— THE TASK —
Your answer should be an exact copy of the data.
[[ DATA RECORDS open ]]
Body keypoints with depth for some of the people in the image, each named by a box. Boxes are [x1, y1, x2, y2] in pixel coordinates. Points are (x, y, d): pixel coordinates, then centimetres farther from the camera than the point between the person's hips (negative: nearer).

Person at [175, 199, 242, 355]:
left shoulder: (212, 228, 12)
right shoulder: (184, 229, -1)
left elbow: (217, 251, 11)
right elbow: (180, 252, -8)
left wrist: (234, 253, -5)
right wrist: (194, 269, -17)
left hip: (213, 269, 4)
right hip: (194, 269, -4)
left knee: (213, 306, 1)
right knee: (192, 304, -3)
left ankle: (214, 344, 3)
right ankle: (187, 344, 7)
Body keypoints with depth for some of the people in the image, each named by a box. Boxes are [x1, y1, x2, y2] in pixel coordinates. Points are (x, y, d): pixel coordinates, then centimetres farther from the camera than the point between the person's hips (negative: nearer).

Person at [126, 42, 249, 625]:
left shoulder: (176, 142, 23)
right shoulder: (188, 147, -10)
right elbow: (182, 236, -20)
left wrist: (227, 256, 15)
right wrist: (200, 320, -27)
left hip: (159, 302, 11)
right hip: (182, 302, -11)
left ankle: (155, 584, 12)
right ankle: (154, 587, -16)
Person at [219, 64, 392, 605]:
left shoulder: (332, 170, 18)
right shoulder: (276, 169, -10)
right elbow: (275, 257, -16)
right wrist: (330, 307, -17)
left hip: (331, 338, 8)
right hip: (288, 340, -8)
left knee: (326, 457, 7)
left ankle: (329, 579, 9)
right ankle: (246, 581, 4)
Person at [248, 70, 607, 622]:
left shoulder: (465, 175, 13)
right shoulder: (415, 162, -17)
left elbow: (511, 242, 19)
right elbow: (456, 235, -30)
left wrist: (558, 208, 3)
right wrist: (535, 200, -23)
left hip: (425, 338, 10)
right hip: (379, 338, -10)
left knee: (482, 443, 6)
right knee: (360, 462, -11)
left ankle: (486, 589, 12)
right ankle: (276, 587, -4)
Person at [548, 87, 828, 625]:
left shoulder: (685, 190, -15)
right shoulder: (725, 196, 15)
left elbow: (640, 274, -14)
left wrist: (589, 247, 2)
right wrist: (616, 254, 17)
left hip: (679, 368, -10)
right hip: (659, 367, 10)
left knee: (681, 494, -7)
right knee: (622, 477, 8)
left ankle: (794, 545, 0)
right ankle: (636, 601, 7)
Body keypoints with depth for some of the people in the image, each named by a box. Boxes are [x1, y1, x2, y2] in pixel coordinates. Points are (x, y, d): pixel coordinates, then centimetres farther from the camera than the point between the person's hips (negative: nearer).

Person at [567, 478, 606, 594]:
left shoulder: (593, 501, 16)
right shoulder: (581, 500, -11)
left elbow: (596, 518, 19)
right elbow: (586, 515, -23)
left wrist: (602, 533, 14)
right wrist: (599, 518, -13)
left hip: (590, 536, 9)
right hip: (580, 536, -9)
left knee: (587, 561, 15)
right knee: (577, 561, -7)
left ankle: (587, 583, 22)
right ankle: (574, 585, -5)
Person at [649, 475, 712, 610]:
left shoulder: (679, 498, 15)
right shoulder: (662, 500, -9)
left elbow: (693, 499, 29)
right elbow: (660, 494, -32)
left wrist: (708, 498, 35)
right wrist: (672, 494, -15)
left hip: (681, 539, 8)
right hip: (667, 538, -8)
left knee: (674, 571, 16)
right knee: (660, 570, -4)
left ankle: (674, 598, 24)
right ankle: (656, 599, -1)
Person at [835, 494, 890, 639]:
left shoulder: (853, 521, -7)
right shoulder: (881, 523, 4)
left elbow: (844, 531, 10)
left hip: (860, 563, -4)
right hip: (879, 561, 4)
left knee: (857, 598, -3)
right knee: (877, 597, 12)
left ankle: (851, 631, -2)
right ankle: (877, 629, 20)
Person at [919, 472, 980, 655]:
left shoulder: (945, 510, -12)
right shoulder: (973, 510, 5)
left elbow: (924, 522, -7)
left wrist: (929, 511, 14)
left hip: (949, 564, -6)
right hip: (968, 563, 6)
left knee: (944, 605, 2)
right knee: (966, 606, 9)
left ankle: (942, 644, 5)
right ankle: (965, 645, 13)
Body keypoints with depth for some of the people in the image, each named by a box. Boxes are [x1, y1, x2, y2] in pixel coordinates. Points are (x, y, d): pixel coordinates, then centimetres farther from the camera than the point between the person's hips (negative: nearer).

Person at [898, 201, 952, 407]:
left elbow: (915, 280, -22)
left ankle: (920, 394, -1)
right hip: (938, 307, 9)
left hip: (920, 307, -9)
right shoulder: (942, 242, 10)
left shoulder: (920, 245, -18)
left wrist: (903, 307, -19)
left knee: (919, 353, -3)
[[ DATA RECORDS closed ]]
— RESULT —
Body keypoints with depth for some of the people in the image, each named by a box. Boxes are [x1, y1, x2, y2] in pixel coordinates. Points are (x, y, d): pixel coordinates, then centimetres farther from the camera than the point between the person's hips (negative: nearer).

Person at [175, 199, 242, 355]:
left shoulder: (212, 228, 12)
right shoulder: (184, 229, -1)
left elbow: (217, 251, 11)
right elbow: (180, 252, -8)
left wrist: (234, 253, -5)
right wrist: (194, 269, -17)
left hip: (213, 269, 4)
right hip: (194, 269, -4)
left knee: (213, 306, 1)
right knee: (192, 304, -3)
left ankle: (214, 344, 3)
right ankle: (187, 344, 7)
Body keypoints with depth for some of the people in the image, each named by a box. Boxes are [x1, y1, x2, y2] in pixel coordinates. Points are (x, y, d): pixel coordinates, then centimetres farther from the camera than the point between the person's hips (negative: nearer).

Person at [126, 42, 249, 625]:
left shoulder: (176, 142, 23)
right shoulder: (188, 147, -10)
right elbow: (182, 236, -20)
left wrist: (227, 256, 15)
right wrist: (200, 320, -27)
left hip: (159, 302, 11)
right hip: (182, 302, -11)
left ankle: (155, 584, 12)
right ankle: (154, 587, -16)
Person at [219, 64, 392, 605]:
left shoulder: (332, 170, 18)
right shoulder: (276, 169, -10)
right elbow: (275, 257, -16)
right wrist: (330, 307, -17)
left hip: (331, 338, 8)
right hip: (288, 340, -8)
left knee: (326, 457, 7)
left ankle: (329, 579, 9)
right ankle: (246, 581, 4)
Person at [248, 70, 607, 622]:
left shoulder: (465, 175, 13)
right shoulder: (415, 162, -17)
left elbow: (511, 242, 19)
right elbow: (456, 235, -30)
left wrist: (558, 208, 3)
right wrist: (535, 200, -23)
left hip: (425, 338, 10)
right hip: (379, 338, -10)
left knee: (482, 443, 6)
right knee: (360, 462, -11)
left ankle: (486, 589, 12)
right ankle: (276, 587, -4)
Person at [548, 87, 828, 625]:
left shoulder: (685, 190, -15)
right shoulder: (725, 196, 15)
left elbow: (640, 274, -14)
left wrist: (589, 247, 2)
right wrist: (616, 254, 17)
left hip: (679, 368, -10)
right hip: (659, 367, 10)
left knee: (681, 494, -7)
right knee: (622, 477, 8)
left ankle: (794, 545, 0)
right ankle: (636, 601, 7)
Body keypoints with depth for some of the people in the image, each named by a box. Boxes are [x1, y1, x2, y2] in pixel coordinates. Points are (x, y, d): pixel coordinates, then centimetres farther from the camera than the point between the person's hips (negative: nearer).

Person at [567, 478, 606, 594]:
left shoulder: (593, 501, 16)
right shoulder: (581, 500, -11)
left elbow: (596, 518, 19)
right elbow: (586, 515, -23)
left wrist: (602, 533, 14)
right wrist: (599, 518, -13)
left hip: (590, 536, 9)
right hip: (580, 536, -9)
left knee: (587, 561, 15)
right knee: (577, 561, -7)
left ankle: (587, 583, 22)
right ankle: (574, 585, -5)
Person at [649, 475, 712, 610]:
left shoulder: (679, 498, 15)
right shoulder: (662, 500, -9)
left elbow: (693, 499, 29)
right elbow: (660, 494, -32)
left wrist: (708, 498, 35)
right wrist: (672, 494, -15)
left hip: (681, 539, 8)
right hip: (667, 538, -8)
left knee: (674, 571, 16)
right knee: (660, 570, -4)
left ankle: (674, 598, 24)
right ankle: (656, 599, -1)
Person at [835, 494, 890, 639]:
left shoulder: (853, 521, -7)
right shoulder: (881, 523, 4)
left elbow: (844, 531, 10)
left hip: (860, 563, -4)
right hip: (879, 561, 4)
left knee: (857, 598, -3)
right knee: (877, 597, 12)
left ankle: (851, 631, -2)
right ankle: (877, 629, 20)
Person at [919, 472, 980, 655]:
left shoulder: (945, 510, -12)
right shoulder: (973, 510, 5)
left elbow: (924, 522, -7)
left wrist: (929, 511, 14)
left hip: (949, 564, -6)
right hip: (968, 563, 6)
left knee: (944, 605, 2)
right knee: (966, 606, 9)
left ankle: (942, 644, 5)
right ankle: (965, 645, 13)
Body keypoints with depth for some of the people in the image, each named by a box. Boxes are [x1, y1, x2, y2] in pixel coordinates. Points are (x, y, d): pixel coordinates, then centimetres farther from the camera than the point between the person's hips (negative: nearer).

Person at [898, 201, 952, 407]:
left elbow: (915, 280, -22)
left ankle: (920, 394, -1)
right hip: (938, 307, 9)
left hip: (920, 307, -9)
right shoulder: (942, 242, 10)
left shoulder: (920, 245, -18)
left wrist: (903, 307, -19)
left knee: (919, 353, -3)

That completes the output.